▸ **Raw data**

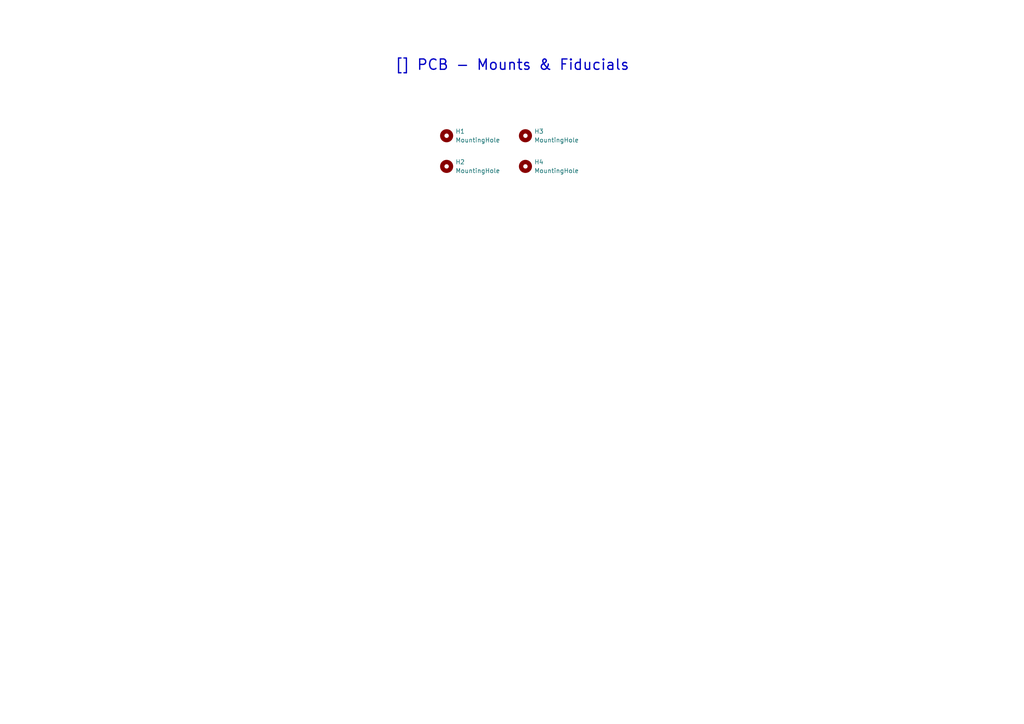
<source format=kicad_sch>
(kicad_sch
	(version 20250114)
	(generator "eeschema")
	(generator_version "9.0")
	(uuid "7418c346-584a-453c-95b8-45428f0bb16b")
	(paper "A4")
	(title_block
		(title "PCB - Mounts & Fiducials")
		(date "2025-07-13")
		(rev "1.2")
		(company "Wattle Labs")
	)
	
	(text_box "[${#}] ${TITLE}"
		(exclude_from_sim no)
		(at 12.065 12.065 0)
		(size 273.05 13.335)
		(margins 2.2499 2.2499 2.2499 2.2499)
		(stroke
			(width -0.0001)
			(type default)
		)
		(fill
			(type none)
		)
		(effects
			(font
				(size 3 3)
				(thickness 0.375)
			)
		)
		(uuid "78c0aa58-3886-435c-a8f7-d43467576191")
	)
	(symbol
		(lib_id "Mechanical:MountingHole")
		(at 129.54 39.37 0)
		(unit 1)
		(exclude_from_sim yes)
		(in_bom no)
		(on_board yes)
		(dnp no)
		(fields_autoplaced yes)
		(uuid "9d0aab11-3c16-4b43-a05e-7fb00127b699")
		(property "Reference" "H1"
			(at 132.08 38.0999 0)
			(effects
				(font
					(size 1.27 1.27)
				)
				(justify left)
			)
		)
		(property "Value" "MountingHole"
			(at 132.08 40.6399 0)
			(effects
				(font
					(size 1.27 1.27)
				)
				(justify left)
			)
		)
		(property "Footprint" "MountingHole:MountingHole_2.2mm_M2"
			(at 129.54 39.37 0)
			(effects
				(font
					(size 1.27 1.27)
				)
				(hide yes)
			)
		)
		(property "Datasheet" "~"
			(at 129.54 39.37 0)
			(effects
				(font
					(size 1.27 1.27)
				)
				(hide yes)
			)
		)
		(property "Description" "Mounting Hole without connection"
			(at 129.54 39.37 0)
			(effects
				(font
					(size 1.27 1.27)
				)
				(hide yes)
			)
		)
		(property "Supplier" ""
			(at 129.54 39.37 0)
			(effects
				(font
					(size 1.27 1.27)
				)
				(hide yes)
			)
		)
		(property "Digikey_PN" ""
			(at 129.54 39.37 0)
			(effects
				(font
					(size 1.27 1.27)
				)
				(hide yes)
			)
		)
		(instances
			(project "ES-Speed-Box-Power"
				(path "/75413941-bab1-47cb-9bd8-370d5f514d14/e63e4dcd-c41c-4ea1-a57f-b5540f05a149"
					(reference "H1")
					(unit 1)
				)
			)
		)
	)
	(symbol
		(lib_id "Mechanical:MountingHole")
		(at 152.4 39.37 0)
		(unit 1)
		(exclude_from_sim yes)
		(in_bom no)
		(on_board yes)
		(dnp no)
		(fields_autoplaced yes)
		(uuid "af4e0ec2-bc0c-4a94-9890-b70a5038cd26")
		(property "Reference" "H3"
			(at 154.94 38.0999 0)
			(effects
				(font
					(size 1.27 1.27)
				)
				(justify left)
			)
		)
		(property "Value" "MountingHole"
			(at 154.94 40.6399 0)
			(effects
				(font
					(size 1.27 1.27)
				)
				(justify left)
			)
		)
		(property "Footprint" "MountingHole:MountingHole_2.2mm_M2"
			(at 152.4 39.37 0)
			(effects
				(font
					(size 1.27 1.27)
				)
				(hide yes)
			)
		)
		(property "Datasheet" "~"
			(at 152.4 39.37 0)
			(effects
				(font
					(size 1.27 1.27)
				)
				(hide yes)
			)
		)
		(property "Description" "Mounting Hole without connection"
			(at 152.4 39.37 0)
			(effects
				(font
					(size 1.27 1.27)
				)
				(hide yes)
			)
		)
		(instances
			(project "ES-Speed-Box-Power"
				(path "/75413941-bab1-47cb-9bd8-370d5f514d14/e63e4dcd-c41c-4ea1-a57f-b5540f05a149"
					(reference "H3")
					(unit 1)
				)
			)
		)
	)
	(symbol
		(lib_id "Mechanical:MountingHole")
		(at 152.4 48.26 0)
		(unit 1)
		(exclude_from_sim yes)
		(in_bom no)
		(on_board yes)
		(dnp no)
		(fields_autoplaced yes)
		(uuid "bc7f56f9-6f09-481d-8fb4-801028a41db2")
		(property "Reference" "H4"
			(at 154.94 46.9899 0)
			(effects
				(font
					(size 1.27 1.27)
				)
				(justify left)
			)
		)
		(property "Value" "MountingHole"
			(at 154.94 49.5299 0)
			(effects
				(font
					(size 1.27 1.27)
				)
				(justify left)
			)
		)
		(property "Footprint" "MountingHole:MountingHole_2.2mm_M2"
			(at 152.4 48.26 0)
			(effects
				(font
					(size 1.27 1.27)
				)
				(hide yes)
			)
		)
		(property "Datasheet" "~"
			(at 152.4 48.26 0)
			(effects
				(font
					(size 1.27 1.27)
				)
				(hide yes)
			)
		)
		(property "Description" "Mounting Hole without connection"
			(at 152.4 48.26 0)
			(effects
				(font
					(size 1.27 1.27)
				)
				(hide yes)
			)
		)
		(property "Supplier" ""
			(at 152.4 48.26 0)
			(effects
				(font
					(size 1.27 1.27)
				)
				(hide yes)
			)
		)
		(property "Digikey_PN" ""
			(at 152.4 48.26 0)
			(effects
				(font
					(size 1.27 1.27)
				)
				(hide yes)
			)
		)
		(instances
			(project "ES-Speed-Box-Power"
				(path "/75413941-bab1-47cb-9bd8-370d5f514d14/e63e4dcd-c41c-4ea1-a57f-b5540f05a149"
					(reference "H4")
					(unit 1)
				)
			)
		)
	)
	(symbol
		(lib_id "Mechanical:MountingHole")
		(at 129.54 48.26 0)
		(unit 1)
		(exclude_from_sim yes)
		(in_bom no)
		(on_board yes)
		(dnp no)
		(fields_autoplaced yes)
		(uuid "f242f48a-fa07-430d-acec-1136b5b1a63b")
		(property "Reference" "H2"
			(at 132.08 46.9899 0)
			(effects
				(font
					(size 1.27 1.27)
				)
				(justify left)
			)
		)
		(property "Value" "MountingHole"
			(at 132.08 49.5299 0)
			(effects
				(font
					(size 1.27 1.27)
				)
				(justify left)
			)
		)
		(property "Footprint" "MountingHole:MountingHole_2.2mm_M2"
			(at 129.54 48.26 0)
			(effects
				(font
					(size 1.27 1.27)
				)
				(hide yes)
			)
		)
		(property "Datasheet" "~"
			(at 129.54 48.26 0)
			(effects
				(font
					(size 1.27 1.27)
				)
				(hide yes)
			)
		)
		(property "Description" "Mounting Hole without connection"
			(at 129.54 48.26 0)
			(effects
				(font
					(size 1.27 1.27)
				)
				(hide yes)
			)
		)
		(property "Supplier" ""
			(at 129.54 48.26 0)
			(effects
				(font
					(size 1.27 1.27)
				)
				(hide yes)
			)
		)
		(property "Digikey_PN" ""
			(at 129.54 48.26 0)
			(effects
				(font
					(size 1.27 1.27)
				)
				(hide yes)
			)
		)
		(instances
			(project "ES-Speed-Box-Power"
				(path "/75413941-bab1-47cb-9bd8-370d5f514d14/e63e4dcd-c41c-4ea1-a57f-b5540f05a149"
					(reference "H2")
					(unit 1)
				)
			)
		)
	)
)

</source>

▸ **What is expected**
Could every record be given again exactly, with its pictures left out?

▸ **Answer to this exercise**
<source format=kicad_sch>
(kicad_sch
	(version 20250114)
	(generator "eeschema")
	(generator_version "9.0")
	(uuid "7418c346-584a-453c-95b8-45428f0bb16b")
	(paper "A4")
	(title_block
		(title "PCB - Mounts & Fiducials")
		(date "2025-07-13")
		(rev "1.2")
		(company "Wattle Labs")
	)
	
	(text_box "[${#}] ${TITLE}"
		(exclude_from_sim no)
		(at 12.065 12.065 0)
		(size 273.05 13.335)
		(margins 2.2499 2.2499 2.2499 2.2499)
		(stroke
			(width -0.0001)
			(type default)
		)
		(fill
			(type none)
		)
		(effects
			(font
				(size 3 3)
				(thickness 0.375)
			)
		)
		(uuid "78c0aa58-3886-435c-a8f7-d43467576191")
	)
	(symbol
		(lib_id "Mechanical:MountingHole")
		(at 129.54 39.37 0)
		(unit 1)
		(exclude_from_sim yes)
		(in_bom no)
		(on_board yes)
		(dnp no)
		(fields_autoplaced yes)
		(uuid "9d0aab11-3c16-4b43-a05e-7fb00127b699")
		(property "Reference" "H1"
			(at 132.08 38.0999 0)
			(effects
				(font
					(size 1.27 1.27)
				)
				(justify left)
			)
		)
		(property "Value" "MountingHole"
			(at 132.08 40.6399 0)
			(effects
				(font
					(size 1.27 1.27)
				)
				(justify left)
			)
		)
		(property "Footprint" "MountingHole:MountingHole_2.2mm_M2"
			(at 129.54 39.37 0)
			(effects
				(font
					(size 1.27 1.27)
				)
				(hide yes)
			)
		)
		(property "Datasheet" "~"
			(at 129.54 39.37 0)
			(effects
				(font
					(size 1.27 1.27)
				)
				(hide yes)
			)
		)
		(property "Description" "Mounting Hole without connection"
			(at 129.54 39.37 0)
			(effects
				(font
					(size 1.27 1.27)
				)
				(hide yes)
			)
		)
		(property "Supplier" ""
			(at 129.54 39.37 0)
			(effects
				(font
					(size 1.27 1.27)
				)
				(hide yes)
			)
		)
		(property "Digikey_PN" ""
			(at 129.54 39.37 0)
			(effects
				(font
					(size 1.27 1.27)
				)
				(hide yes)
			)
		)
		(instances
			(project "ES-Speed-Box-Power"
				(path "/75413941-bab1-47cb-9bd8-370d5f514d14/e63e4dcd-c41c-4ea1-a57f-b5540f05a149"
					(reference "H1")
					(unit 1)
				)
			)
		)
	)
	(symbol
		(lib_id "Mechanical:MountingHole")
		(at 152.4 39.37 0)
		(unit 1)
		(exclude_from_sim yes)
		(in_bom no)
		(on_board yes)
		(dnp no)
		(fields_autoplaced yes)
		(uuid "af4e0ec2-bc0c-4a94-9890-b70a5038cd26")
		(property "Reference" "H3"
			(at 154.94 38.0999 0)
			(effects
				(font
					(size 1.27 1.27)
				)
				(justify left)
			)
		)
		(property "Value" "MountingHole"
			(at 154.94 40.6399 0)
			(effects
				(font
					(size 1.27 1.27)
				)
				(justify left)
			)
		)
		(property "Footprint" "MountingHole:MountingHole_2.2mm_M2"
			(at 152.4 39.37 0)
			(effects
				(font
					(size 1.27 1.27)
				)
				(hide yes)
			)
		)
		(property "Datasheet" "~"
			(at 152.4 39.37 0)
			(effects
				(font
					(size 1.27 1.27)
				)
				(hide yes)
			)
		)
		(property "Description" "Mounting Hole without connection"
			(at 152.4 39.37 0)
			(effects
				(font
					(size 1.27 1.27)
				)
				(hide yes)
			)
		)
		(instances
			(project "ES-Speed-Box-Power"
				(path "/75413941-bab1-47cb-9bd8-370d5f514d14/e63e4dcd-c41c-4ea1-a57f-b5540f05a149"
					(reference "H3")
					(unit 1)
				)
			)
		)
	)
	(symbol
		(lib_id "Mechanical:MountingHole")
		(at 152.4 48.26 0)
		(unit 1)
		(exclude_from_sim yes)
		(in_bom no)
		(on_board yes)
		(dnp no)
		(fields_autoplaced yes)
		(uuid "bc7f56f9-6f09-481d-8fb4-801028a41db2")
		(property "Reference" "H4"
			(at 154.94 46.9899 0)
			(effects
				(font
					(size 1.27 1.27)
				)
				(justify left)
			)
		)
		(property "Value" "MountingHole"
			(at 154.94 49.5299 0)
			(effects
				(font
					(size 1.27 1.27)
				)
				(justify left)
			)
		)
		(property "Footprint" "MountingHole:MountingHole_2.2mm_M2"
			(at 152.4 48.26 0)
			(effects
				(font
					(size 1.27 1.27)
				)
				(hide yes)
			)
		)
		(property "Datasheet" "~"
			(at 152.4 48.26 0)
			(effects
				(font
					(size 1.27 1.27)
				)
				(hide yes)
			)
		)
		(property "Description" "Mounting Hole without connection"
			(at 152.4 48.26 0)
			(effects
				(font
					(size 1.27 1.27)
				)
				(hide yes)
			)
		)
		(property "Supplier" ""
			(at 152.4 48.26 0)
			(effects
				(font
					(size 1.27 1.27)
				)
				(hide yes)
			)
		)
		(property "Digikey_PN" ""
			(at 152.4 48.26 0)
			(effects
				(font
					(size 1.27 1.27)
				)
				(hide yes)
			)
		)
		(instances
			(project "ES-Speed-Box-Power"
				(path "/75413941-bab1-47cb-9bd8-370d5f514d14/e63e4dcd-c41c-4ea1-a57f-b5540f05a149"
					(reference "H4")
					(unit 1)
				)
			)
		)
	)
	(symbol
		(lib_id "Mechanical:MountingHole")
		(at 129.54 48.26 0)
		(unit 1)
		(exclude_from_sim yes)
		(in_bom no)
		(on_board yes)
		(dnp no)
		(fields_autoplaced yes)
		(uuid "f242f48a-fa07-430d-acec-1136b5b1a63b")
		(property "Reference" "H2"
			(at 132.08 46.9899 0)
			(effects
				(font
					(size 1.27 1.27)
				)
				(justify left)
			)
		)
		(property "Value" "MountingHole"
			(at 132.08 49.5299 0)
			(effects
				(font
					(size 1.27 1.27)
				)
				(justify left)
			)
		)
		(property "Footprint" "MountingHole:MountingHole_2.2mm_M2"
			(at 129.54 48.26 0)
			(effects
				(font
					(size 1.27 1.27)
				)
				(hide yes)
			)
		)
		(property "Datasheet" "~"
			(at 129.54 48.26 0)
			(effects
				(font
					(size 1.27 1.27)
				)
				(hide yes)
			)
		)
		(property "Description" "Mounting Hole without connection"
			(at 129.54 48.26 0)
			(effects
				(font
					(size 1.27 1.27)
				)
				(hide yes)
			)
		)
		(property "Supplier" ""
			(at 129.54 48.26 0)
			(effects
				(font
					(size 1.27 1.27)
				)
				(hide yes)
			)
		)
		(property "Digikey_PN" ""
			(at 129.54 48.26 0)
			(effects
				(font
					(size 1.27 1.27)
				)
				(hide yes)
			)
		)
		(instances
			(project "ES-Speed-Box-Power"
				(path "/75413941-bab1-47cb-9bd8-370d5f514d14/e63e4dcd-c41c-4ea1-a57f-b5540f05a149"
					(reference "H2")
					(unit 1)
				)
			)
		)
	)
)

</source>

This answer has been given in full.